**TASK TO COMPLETE:** Repeat every line of the data exactly; no picture belongs in the copy.
── AVAILABLE DATA
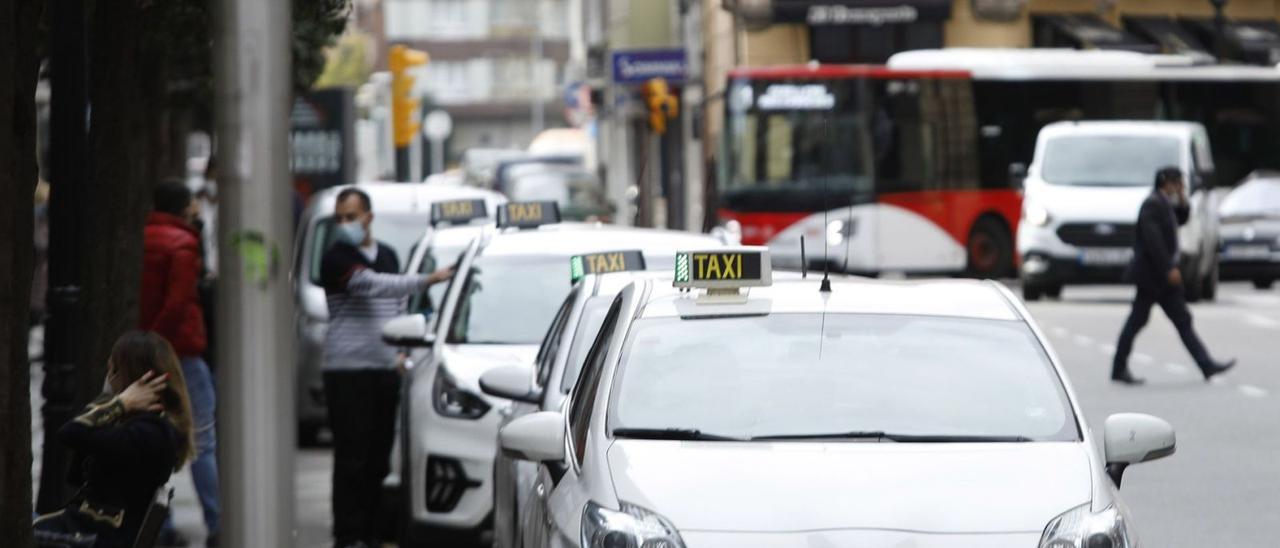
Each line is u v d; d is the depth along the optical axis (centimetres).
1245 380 4534
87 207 2573
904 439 1617
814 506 1477
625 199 13925
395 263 2892
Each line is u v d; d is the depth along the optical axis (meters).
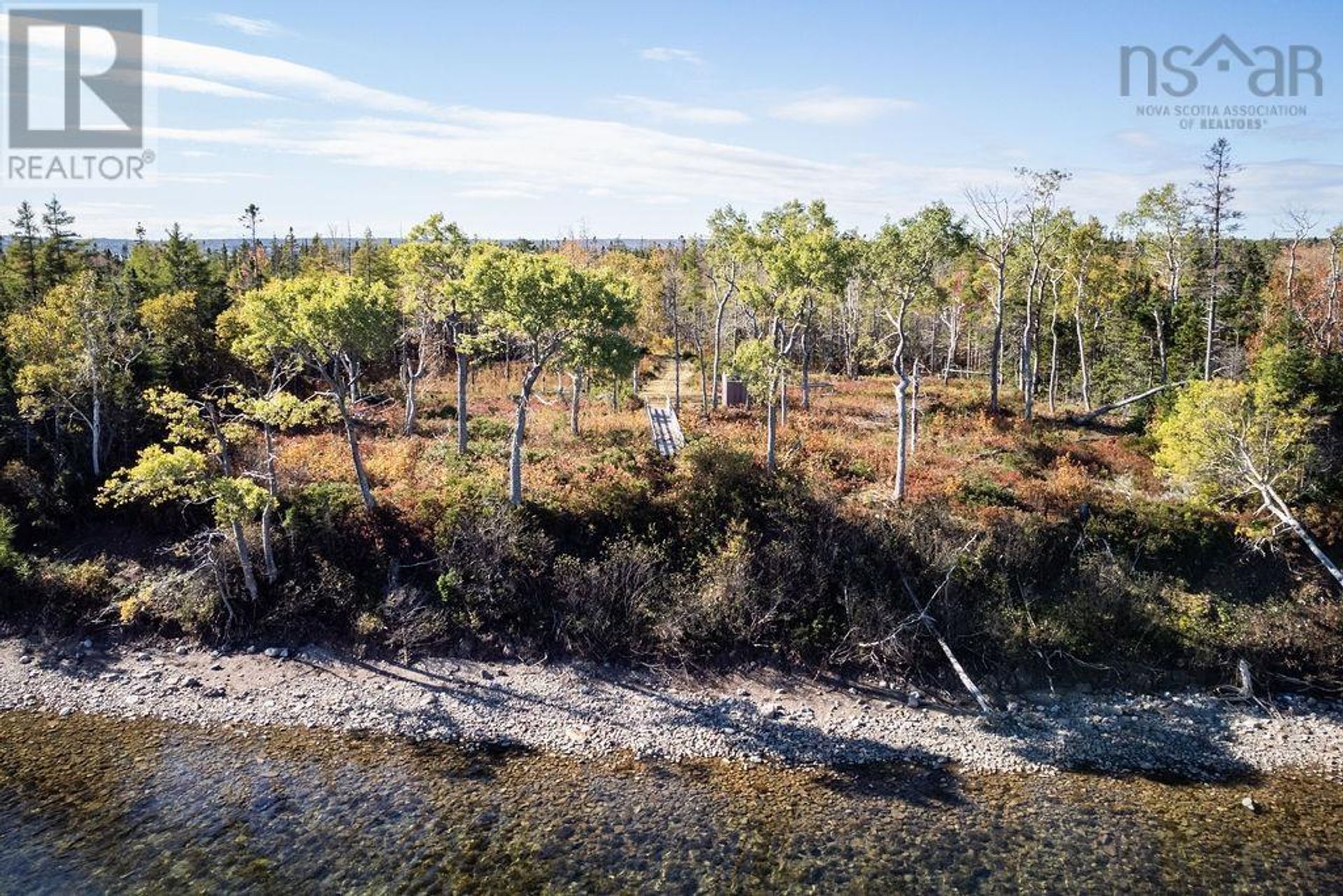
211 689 24.22
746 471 31.59
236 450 33.28
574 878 16.69
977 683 25.62
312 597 26.77
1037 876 17.12
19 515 29.16
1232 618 27.14
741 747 22.41
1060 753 22.42
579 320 28.28
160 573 28.12
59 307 34.59
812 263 31.22
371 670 25.34
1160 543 29.45
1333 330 49.53
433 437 39.16
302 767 20.80
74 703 23.53
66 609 26.62
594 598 26.91
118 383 33.50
────
**EXERCISE OUTPUT:**
Each line is u v d; d is the depth along the optical axis (centimetres).
1245 380 4534
87 207 2573
904 439 1617
814 506 1477
625 199 13925
395 263 2892
Each line is u v d; d is the depth along the optical axis (meters).
211 689 24.22
746 471 31.59
236 450 33.28
574 878 16.69
977 683 25.62
312 597 26.77
1037 876 17.12
19 515 29.16
1232 618 27.14
741 747 22.41
1060 753 22.42
579 320 28.28
160 573 28.12
59 307 34.59
812 263 31.22
371 670 25.34
1160 543 29.45
1333 330 49.53
433 437 39.16
302 767 20.80
74 703 23.53
66 609 26.62
594 598 26.91
118 383 33.50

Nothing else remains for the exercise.